Often getting in these positions where you are coding smarter is a large scale code change in itself but once you are there the continual improvement of adding new features and taking advantage of a new syntax is a simpler activity.

STANDARDS

The above two properties imply the existence of standards. Your code base has standards that mean

AUTOMATING CHANGES

I have spent a lot of time discussing a development environment, and not discussing the howto.

If you can make changes in library functions including generic and initializer functions, preprocessor macros, code generators then that can vastly reduce the effort required. Work smarter, do it once rather than many the same change in many different files.
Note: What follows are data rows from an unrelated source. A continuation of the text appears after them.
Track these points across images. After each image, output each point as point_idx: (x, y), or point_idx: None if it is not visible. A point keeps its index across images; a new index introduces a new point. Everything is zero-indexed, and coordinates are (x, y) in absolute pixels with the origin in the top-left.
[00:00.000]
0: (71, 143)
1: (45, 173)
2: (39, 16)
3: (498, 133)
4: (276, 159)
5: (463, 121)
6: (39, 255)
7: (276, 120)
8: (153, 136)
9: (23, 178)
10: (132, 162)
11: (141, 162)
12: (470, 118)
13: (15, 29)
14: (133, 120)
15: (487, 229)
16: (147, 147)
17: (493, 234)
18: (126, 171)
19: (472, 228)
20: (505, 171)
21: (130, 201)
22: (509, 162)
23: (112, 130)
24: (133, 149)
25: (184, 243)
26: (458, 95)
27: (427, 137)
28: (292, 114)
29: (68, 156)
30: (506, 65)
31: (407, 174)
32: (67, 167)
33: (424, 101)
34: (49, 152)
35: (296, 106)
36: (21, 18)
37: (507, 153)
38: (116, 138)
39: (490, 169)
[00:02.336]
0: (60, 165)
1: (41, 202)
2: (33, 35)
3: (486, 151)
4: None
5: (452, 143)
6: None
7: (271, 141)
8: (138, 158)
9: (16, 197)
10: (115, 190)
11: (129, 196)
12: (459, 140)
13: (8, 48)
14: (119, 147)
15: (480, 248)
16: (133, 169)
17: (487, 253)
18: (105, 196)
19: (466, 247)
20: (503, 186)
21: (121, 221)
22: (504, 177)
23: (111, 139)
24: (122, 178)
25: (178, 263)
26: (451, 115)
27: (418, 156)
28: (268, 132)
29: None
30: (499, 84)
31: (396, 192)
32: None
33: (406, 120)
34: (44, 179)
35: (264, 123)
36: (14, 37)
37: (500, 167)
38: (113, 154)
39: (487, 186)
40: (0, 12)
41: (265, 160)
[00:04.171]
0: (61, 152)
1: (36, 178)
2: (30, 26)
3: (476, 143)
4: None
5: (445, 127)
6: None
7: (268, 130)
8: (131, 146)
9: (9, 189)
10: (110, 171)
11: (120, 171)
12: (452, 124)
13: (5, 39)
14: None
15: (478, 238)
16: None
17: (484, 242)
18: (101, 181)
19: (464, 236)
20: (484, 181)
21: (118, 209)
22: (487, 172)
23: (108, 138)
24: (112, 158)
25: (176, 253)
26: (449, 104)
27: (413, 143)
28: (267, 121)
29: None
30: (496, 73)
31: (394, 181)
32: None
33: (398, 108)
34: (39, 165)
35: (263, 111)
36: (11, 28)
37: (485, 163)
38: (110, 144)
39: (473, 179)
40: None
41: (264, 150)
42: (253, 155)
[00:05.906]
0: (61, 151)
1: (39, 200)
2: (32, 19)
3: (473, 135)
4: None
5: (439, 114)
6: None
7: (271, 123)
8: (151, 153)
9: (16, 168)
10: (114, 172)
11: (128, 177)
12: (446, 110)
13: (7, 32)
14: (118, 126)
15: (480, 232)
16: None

In a Linux environment sed and awk are powerful tools you can use to change lines of code. grep will also typically be used to identify patterns. However you could also consider that using base.Channel and other Genero classes you can write a Genero program to read a source file and write a transformed source file.

grep -c pattern file | grep -v ":0", is a handy usage of grep you can use to identify files. This can be used in a for loop to perform a task on a select group of files like so …for filename in `grep -c pattern file | grep -v ":0" | cut -d ":" -f1

wc -l can be used to tell you how many lines of code you are dealing with.

Alternate views of a file, such as producing a 42f or 4fd which are both XML from a .per, might help understand a form file better and give guidance as to how to automate a code change. Similarly using abstract syntax tree from gslint might help as well.

When making automated changes, I find they fall into categories :

can be automated and I trust the automation
can be automated but needs a human to verify it so leave a marker in the code for a human to remove after they have verified the code.
can’t be automated but where the change needs to be made can be automated and a marker can be inserted in the code identifying where a change needs to be made. This marker is removed as part of the process of making the change
can’t be automated and it can’t be accurately determined where the change is required so a marker might be put at the top of a file or function indicating manual effort required.

These markers can be used to track progress to date and work remaining.

SUMMARY

Your code is an asset. Just like a car or house it needs to be maintained, given a little love, and tweaked to take advantage of what is new. Having the right environment for your code base and being smart with your code can ensure that it is an asset that increases in value and not a liability.